## [PROBLEMS AND TASKS]
(a) Translate this sentence from the forum thread on karate and kung fu into Spanish: "It is very hard to make generalizations about Chinese systems when there is so much diversity."
(b) From the forum thread on karate and kung fu, write out everything from "In sparring, this" down to "many karate systems.".
(c) Extend the forum thread on karate and kung fu, starting right after its final sentence.

## [PASSAGE SHOWN]
Dave your right Tang Soo Do is from kung fu but not influence by karate. ACTUALLY Tang Soo Do means TANG DYNASTY MARTIAL ARTS BUT THEN FORMED BY KOREANS IN THE SILLA DYNASTY THEY JUST NAMED IT THAT WAY out of respect. You said changes right? CHanges can produce difference right? So.... How about HWA Rang Do an Tae Kwon Do that influenced KARATE?


----------



## arnisador (Jul 12, 2003)

What would other people say are the visually apparent differences between a Karate form and a Kung Fu form?


----------



## Shuri-te (Jul 14, 2003)

Regarding differences, there is one point that may be the most important. The differences between all the different Chinese systems are vast. It is very hard to make generalizations about Chinese systems when there is so much diversity.

Just one example. Some of the northern systems emphasize use of the feet to a greater extent, and the southern systems, like Wing Chung, less so. 

That is one of the reasons that making any comparisons is so difficult. The second has been discussed above. The karate systems themselves are so varied. In the discussion of linear vs. circular, it was noted that some Okinawan systems have more circularity than others. 

With that caveat, I will venture out on to the thin ice. One difference is that compared to Okinawan systems, in many Chinese systems, the kata tend to be much longer and elaborate. A second difference is that in many Chinese systems there is less emphasis more softness, both in the kata as well as sparring. Many Chinese systems are known as internal systems, where techniques are done at high speed, but without all the flexing that occurs in some karate systems. 

In sparring, this softness (typically much more open hand) enables more free-flowing combinations, where the object is more to touch the opponent than to hit them. In sparring, one can really see the differences in the more circular aspect of the Chinese systems. In some of the Chinese schools I have been in, this softness leads to a very different sparring environment. The softness also means that it is a bit slower than full speed, and one can really work on a diversity of techniques and combinations, and engage more in trapping and locking, than is possible in the full speed, full power approach to sparring found in many karate systems.

Finally, many more modern Okinawan systems do not do elaborate grappling. The historical reasons for this are varied, and thought some of these less grappling-oriented systems may have a greater emphasis at the higher dan levels, at the lower levels there is a heavy emphasis on block-kick-strike. Whereas in many Chinese systems, there is a lot locking and takedowns done right in the beginning.


----------



## MountainSage (Jul 14, 2003)

Being a TKDer, I can see the Chinese influence in out forms, as well as, the japanese influence.  It is chinese elements are watered down over the years, yet they are still part of the art.  I see a stronger influence in Tang Soo do than Tae Kwon do.

Mountain Sage


----------



## D.Cobb (Jul 16, 2003)

> _Originally posted by yentao _
> *Dave your right Tang Soo Do is from kung fu but not influence by karate. ACTUALLY Tang Soo Do means TANG DYNASTY MARTIAL ARTS BUT THEN FORMED BY KOREANS IN THE SILLA DYNASTY THEY JUST NAMED IT THAT WAY out of respect. You said changes right? CHanges can produce difference right? So.... How about HWA Rang Do an Tae Kwon Do that influenced KARATE? *



I'm sorry, but from an outsiders point of view, TSD is just too much like Karate in appearance than Kung Fu. In fact Chuck Norris trained in TSD and he calls it karate, so what does that tell you?

## [DATASET EXTRACT]

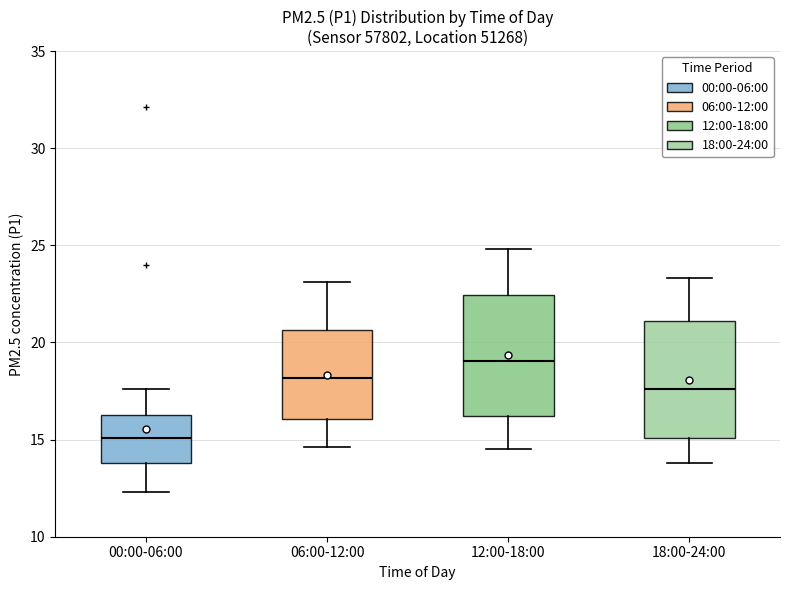

Where does the lower whisker of the box for 18:00-24:00 end on the y-axis? The values are not printed on the chart, so give them approximately, as read against the axis.

14.0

## [ANSWERS GIVEN]
(a) Es muy difícil hacer generalizaciones sobre los sistemas chinos cuando hay tanta diversidad.

(b)
In sparring, this softness (typically much more open hand) enables more free-flowing combinations, where the object is more to touch the opponent than to hit them. In sparring, one can really see the differences in the more circular aspect of the Chinese systems. In some of the Chinese schools I have been in, this softness leads to a very different sparring environment. The softness also means that it is a bit slower than full speed, and one can really work on a diversity of techniques and combinations, and engage more in trapping and locking, than is possible in the full speed, full power approach to sparring found in many karate systems.

(c)
As for HRD and TKD influencing karate, I don't think so Tim. (To coin a phrase).
True Karate, that is karate of Japanese origins can be traced back through Okinawa, and then to China. If it is influenced by these Korean styles then I would think that it may happen at a personal level, ie. a certain instructor sees something he likes in TKD or HRD, and adds it to his particular style of Karate.
On the other hand I could be wrong, but I'd need some proof from a reputable source before taking as took!

--Dave
:asian:


----------



## yentao (Jul 16, 2003)

Haha I don't believe in Chuck Norris ain't a fan of him. Also, do you really saw TSD before as in directly from Asia?

TSD is centuries older than Karate. I advise you to go to Korea and read histories. 

You better prepare to justify everything you just posted....

Do you want me myself to tell you the history of TSD?


----------



## yentao (Jul 16, 2003)

About TKD influencing karate it is possible some Japanese invaders would force people to teach them. 

This happened to China as well when they invaded fujian province they force a lot of masters to train their soldiers.


----------



## yentao (Jul 16, 2003)

Anyway I'm not talking to about all karate.


----------



## D.Cobb (Jul 18, 2003)

> _Originally posted by yentao _
> *Haha I don't believe in Chuck Norris ain't a fan of him.*



Sorry friend, but I have incontravertable proof that he does exist!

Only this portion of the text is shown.